▶ _Instructions to follow_: Please repeat the entire listing verbatim and keep the pictures out.

□ □ □ □

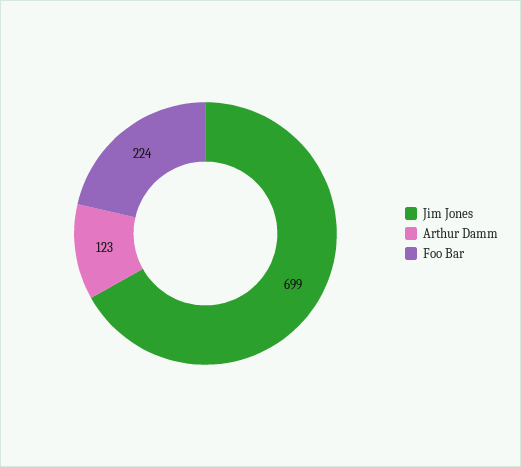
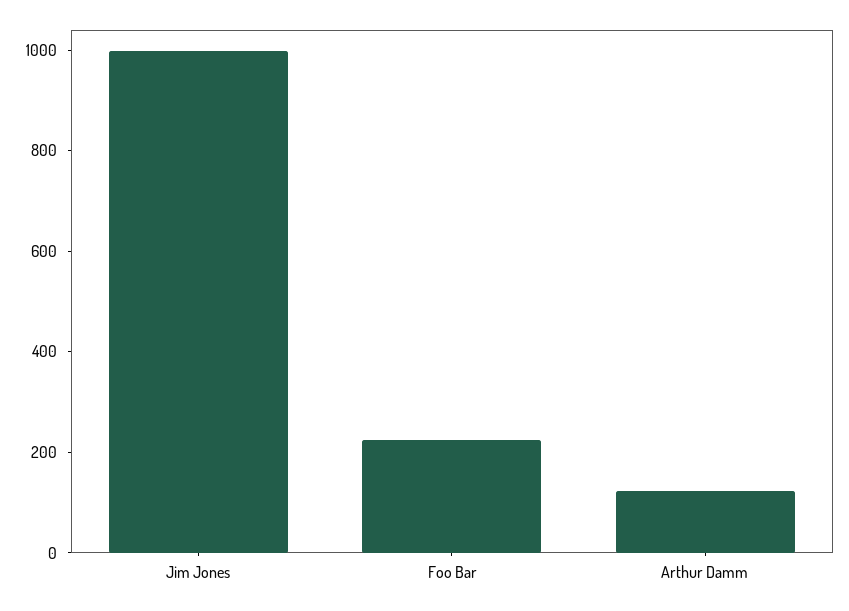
  {
-   "Jim Jones": 699,
+   "Jim Jones": 1000,
    "Arthur Damm": 123,
    "Foo Bar": 224
  }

□ □ □ □

▶ _Written answer_:
  {
-   "Jim Jones": 699,
+   "Jim Jones": 1000,
    "Arthur Damm": 123,
    "Foo Bar": 224
  }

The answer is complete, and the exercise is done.